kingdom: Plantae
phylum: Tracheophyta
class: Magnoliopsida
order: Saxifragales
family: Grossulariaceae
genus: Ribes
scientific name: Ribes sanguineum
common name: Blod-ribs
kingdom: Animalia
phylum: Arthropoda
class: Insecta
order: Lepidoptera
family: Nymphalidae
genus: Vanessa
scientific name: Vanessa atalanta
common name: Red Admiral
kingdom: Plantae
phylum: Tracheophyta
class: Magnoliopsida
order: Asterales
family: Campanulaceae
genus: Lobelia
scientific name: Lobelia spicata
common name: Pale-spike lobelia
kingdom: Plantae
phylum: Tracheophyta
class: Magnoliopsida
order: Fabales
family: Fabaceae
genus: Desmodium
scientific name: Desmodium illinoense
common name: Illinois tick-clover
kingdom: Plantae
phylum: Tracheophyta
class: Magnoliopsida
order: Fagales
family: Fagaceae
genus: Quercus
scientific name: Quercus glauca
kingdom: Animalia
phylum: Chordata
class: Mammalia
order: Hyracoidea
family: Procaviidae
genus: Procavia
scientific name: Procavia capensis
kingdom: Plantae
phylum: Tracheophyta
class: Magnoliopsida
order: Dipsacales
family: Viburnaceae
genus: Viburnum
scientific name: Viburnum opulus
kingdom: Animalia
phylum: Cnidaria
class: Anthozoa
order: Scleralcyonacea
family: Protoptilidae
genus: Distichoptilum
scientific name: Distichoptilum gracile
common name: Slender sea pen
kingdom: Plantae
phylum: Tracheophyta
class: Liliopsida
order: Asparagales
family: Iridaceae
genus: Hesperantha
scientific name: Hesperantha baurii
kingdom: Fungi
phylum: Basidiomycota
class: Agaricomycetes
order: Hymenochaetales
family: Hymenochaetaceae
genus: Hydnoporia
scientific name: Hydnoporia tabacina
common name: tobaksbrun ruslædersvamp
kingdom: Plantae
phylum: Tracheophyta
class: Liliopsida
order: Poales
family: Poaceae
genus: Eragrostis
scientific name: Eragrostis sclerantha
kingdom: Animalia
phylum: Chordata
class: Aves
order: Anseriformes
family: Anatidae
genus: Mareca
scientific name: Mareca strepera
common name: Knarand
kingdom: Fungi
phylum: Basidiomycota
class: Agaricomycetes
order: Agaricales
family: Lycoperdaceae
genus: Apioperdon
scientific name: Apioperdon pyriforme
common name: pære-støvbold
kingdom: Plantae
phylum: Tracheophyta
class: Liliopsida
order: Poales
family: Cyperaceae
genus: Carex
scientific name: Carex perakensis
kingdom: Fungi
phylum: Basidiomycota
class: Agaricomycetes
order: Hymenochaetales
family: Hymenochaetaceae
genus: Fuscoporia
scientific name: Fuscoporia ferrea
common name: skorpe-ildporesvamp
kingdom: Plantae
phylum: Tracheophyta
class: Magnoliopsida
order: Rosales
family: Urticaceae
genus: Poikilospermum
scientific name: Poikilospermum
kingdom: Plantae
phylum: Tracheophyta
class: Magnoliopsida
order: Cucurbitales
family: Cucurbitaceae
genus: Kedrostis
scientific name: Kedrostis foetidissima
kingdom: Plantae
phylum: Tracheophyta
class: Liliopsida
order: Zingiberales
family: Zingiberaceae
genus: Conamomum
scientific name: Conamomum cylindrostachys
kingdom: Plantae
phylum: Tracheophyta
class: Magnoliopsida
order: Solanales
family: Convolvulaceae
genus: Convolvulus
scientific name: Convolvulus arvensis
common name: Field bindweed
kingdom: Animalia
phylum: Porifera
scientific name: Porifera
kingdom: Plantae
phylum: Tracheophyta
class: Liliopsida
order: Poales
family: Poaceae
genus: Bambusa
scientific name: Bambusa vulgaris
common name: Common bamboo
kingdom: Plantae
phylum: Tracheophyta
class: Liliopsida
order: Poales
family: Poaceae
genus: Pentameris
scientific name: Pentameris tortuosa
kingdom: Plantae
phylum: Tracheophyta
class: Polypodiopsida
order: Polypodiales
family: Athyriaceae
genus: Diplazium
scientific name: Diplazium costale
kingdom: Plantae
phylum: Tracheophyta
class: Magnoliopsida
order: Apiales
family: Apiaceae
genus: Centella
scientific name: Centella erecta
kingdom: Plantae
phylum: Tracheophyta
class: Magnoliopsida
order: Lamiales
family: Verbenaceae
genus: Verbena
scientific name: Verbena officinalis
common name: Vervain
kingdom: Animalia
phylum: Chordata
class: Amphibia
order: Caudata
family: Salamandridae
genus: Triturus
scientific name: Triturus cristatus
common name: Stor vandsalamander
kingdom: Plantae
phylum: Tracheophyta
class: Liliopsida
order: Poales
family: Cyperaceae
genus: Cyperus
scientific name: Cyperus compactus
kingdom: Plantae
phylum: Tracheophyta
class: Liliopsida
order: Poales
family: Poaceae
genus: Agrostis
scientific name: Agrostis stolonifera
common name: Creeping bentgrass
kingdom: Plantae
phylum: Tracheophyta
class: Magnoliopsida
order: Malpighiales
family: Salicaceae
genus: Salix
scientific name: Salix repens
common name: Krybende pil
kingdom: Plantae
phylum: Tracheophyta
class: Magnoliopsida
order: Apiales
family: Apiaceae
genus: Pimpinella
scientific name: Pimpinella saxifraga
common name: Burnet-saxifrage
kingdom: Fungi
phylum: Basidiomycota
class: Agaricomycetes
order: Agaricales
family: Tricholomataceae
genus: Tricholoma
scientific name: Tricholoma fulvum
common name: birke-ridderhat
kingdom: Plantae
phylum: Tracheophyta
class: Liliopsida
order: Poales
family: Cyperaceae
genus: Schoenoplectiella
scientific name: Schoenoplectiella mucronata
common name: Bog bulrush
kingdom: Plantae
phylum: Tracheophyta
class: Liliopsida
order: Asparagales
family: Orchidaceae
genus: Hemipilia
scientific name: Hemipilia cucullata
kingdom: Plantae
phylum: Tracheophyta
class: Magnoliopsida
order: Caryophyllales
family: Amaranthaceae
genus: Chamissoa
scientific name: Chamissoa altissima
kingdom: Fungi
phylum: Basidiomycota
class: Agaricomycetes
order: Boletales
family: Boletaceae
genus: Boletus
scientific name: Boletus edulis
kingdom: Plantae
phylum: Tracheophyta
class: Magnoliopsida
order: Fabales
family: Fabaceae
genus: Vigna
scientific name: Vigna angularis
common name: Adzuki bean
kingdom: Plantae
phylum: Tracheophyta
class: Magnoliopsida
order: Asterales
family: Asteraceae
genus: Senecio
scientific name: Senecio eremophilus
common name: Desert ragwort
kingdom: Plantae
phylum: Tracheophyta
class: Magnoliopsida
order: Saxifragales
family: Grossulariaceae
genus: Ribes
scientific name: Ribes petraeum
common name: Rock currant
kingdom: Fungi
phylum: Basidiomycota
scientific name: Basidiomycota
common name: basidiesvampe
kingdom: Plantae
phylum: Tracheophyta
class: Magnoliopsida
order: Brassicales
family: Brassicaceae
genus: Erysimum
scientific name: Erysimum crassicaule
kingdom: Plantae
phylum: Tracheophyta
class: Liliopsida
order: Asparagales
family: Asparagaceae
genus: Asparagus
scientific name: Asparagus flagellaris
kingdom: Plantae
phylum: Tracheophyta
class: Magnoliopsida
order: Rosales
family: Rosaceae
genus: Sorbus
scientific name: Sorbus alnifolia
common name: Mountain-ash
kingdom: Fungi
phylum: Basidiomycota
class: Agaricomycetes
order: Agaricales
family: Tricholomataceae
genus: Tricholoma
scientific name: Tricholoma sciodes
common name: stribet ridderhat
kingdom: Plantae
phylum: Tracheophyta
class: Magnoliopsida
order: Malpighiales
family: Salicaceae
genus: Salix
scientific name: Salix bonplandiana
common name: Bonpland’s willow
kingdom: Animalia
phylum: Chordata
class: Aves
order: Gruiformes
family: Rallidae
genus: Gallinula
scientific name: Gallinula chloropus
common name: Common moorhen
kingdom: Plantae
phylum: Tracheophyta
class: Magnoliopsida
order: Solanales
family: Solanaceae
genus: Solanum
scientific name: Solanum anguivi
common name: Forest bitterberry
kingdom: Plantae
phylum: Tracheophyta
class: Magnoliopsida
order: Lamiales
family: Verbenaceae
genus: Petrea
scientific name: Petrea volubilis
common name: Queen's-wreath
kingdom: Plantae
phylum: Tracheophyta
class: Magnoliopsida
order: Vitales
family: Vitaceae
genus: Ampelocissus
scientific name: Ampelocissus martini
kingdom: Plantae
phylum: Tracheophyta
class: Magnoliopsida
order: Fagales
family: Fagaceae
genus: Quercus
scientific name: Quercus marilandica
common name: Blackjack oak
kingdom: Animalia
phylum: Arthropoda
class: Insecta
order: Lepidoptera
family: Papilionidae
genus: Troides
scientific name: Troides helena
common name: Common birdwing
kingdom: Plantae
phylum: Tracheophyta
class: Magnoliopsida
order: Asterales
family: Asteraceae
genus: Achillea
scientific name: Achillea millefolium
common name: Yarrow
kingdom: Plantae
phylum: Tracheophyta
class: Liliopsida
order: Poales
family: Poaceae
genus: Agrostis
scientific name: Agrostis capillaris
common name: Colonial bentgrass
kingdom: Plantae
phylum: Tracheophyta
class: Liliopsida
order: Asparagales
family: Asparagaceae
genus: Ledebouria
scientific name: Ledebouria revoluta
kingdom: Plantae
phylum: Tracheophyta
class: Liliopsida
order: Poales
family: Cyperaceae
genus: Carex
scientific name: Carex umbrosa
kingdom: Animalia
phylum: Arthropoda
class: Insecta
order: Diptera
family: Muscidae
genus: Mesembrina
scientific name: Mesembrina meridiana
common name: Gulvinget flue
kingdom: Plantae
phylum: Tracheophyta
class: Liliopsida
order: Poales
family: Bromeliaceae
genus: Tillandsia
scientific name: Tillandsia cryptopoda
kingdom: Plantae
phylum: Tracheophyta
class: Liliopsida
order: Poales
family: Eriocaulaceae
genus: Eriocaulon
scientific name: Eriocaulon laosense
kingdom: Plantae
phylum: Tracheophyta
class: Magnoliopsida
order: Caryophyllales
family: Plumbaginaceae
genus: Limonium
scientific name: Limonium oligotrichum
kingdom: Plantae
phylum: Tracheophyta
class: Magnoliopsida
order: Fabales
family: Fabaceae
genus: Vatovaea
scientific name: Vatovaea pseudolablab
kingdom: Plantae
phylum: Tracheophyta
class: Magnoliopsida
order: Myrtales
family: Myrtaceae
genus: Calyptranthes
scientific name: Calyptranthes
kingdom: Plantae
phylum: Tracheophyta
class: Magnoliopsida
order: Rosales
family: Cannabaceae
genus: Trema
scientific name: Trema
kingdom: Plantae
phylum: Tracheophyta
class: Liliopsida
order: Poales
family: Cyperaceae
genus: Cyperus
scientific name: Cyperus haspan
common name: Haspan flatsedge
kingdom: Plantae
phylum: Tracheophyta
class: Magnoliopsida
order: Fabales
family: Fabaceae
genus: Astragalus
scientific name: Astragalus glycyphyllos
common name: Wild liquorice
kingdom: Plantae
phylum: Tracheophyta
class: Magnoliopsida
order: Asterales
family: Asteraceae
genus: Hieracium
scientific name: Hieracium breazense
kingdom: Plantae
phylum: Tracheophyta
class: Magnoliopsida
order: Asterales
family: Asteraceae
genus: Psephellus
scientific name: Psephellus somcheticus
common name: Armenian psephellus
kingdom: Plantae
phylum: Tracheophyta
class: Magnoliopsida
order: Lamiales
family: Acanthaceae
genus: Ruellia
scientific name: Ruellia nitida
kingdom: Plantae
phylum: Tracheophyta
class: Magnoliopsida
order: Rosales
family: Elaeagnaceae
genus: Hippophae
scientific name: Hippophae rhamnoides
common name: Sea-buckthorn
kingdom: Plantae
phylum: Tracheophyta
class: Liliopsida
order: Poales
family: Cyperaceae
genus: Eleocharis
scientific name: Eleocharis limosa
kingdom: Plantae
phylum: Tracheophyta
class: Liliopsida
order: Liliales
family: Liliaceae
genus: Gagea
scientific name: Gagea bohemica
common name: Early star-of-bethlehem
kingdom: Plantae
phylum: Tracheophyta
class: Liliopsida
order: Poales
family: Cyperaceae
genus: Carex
+++
WHAT NEEDS TO BE DONE →
Render the lines from the start of the records through the line containing "genus: Hydnoporia" as a Markdown table with the columns Row and Line, leaving out blank lines.

FULL RESPONSE →
| Row | Line |
|---|---|
| 1 | kingdom: Plantae |
| 2 | phylum: Tracheophyta |
| 3 | class: Magnoliopsida |
| 4 | order: Saxifragales |
| 5 | family: Grossulariaceae |
| 6 | genus: Ribes |
| 7 | scientific name: Ribes sanguineum |
| 8 | common name: Blod-ribs |
| 9 | kingdom: Animalia |
| 10 | phylum: Arthropoda |
| 11 | class: Insecta |
| 12 | order: Lepidoptera |
| 13 | family: Nymphalidae |
| 14 | genus: Vanessa |
| 15 | scientific name: Vanessa atalanta |
| 16 | common name: Red Admiral |
| 17 | kingdom: Plantae |
| 18 | phylum: Tracheophyta |
| 19 | class: Magnoliopsida |
| 20 | order: Asterales |
| 21 | family: Campanulaceae |
| 22 | genus: Lobelia |
| 23 | scientific name: Lobelia spicata |
| 24 | common name: Pale-spike lobelia |
| 25 | kingdom: Plantae |
| 26 | phylum: Tracheophyta |
| 27 | class: Magnoliopsida |
| 28 | order: Fabales |
| 29 | family: Fabaceae |
| 30 | genus: Desmodium |
| 31 | scientific name: Desmodium illinoense |
| 32 | common name: Illinois tick-clover |
| 33 | kingdom: Plantae |
| 34 | phylum: Tracheophyta |
| 35 | class: Magnoliopsida |
| 36 | order: Fagales |
| 37 | family: Fagaceae |
| 38 | genus: Quercus |
| 39 | scientific name: Quercus glauca |
| 40 | kingdom: Animalia |
| 41 | phylum: Chordata |
| 42 | class: Mammalia |
| 43 | order: Hyracoidea |
| 44 | family: Procaviidae |
| 45 | genus: Procavia |
| 46 | scientific name: Procavia capensis |
| 47 | kingdom: Plantae |
| 48 | phylum: Tracheophyta |
| 49 | class: Magnoliopsida |
| 50 | order: Dipsacales |
| 51 | family: Viburnaceae |
| 52 | genus: Viburnum |
| 53 | scientific name: Viburnum opulus |
| 54 | kingdom: Animalia |
| 55 | phylum: Cnidaria |
| 56 | class: Anthozoa |
| 57 | order: Scleralcyonacea |
| 58 | family: Protoptilidae |
| 59 | genus: Distichoptilum |
| 60 | scientific name: Distichoptilum gracile |
| 61 | common name: Slender sea pen |
| 62 | kingdom: Plantae |
| 63 | phylum: Tracheophyta |
| 64 | class: Liliopsida |
| 65 | order: Asparagales |
| 66 | family: Iridaceae |
| 67 | genus: Hesperantha |
| 68 | scientific name: Hesperantha baurii |
| 69 | kingdom: Fungi |
| 70 | phylum: Basidiomycota |
| 71 | class: Agaricomycetes |
| 72 | order: Hymenochaetales |
| 73 | family: Hymenochaetaceae |
| 74 | genus: Hydnoporia |